Based on pathology findings, the researchers ruled out infectious disease like a virus as the cause of lorikeet paralysis syndrome. They settled on a toxin as the most likely cause – yet excluded known toxins that can cause neurological symptoms in wild birds, including pesticides, botulinum toxins and alcohol.

“This leaves us with the most likely suspect – a plant-derived toxin,” Professor Phalen said. “The seasonal occurrence of the syndrome suggests that the source of the toxin only blooms or has fruit during the warmer months and has a relatively limited range [northern NSW and southern QLD].

“Therefore, the next step is tracking blossoming and fruiting patterns of plants that lorikeets

feed on and correlating them with the areas in which lorikeets with the syndrome are found.”

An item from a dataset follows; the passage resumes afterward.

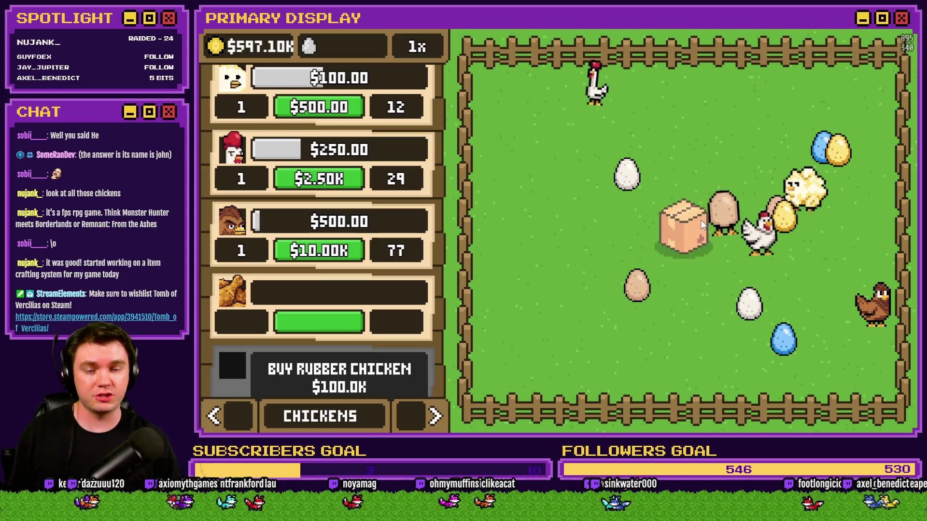
click(692, 224)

Members of the public can help with this by reporting the plant species wild rainbow lorikeets are feeding on in a designated area that spans from northern NSW to southern Queensland. Learn more about this citizen science project and how you can get involved.

Lorikeet facts

  • The rainbow lorikeet is a type of parrot with six subspecies
  • They mainly feed on fruit, pollen and nectar
  • Endemic to countries of the Pacific as well as coastal regions of northern and eastern Australia, with introduced populations in Perth and Tasmania, they are generally not considered threatened
  • In fact, in WA, some consider rainbow lorikeets a threat to native species such as the black cockatoo, and a pest in terms of interference with agriculture
  • Though some subspecies, like the Biak lorikeet of Indonesia, are threatened by habitat loss and capture for the parrot trade
  • Lorikeet paralysis syndrome represents a serious threat to the species in specific regions

Declaration: Elements of this investigation were funded through Wildlife Rescue and Rehabilitation – an Australian Government initiative, the Sydney School of Veterinary Science, New South Wales Wildlife Information, Rescue and Education Service Inc. and National Significant Disease Investigation Program, Animal Health Australia.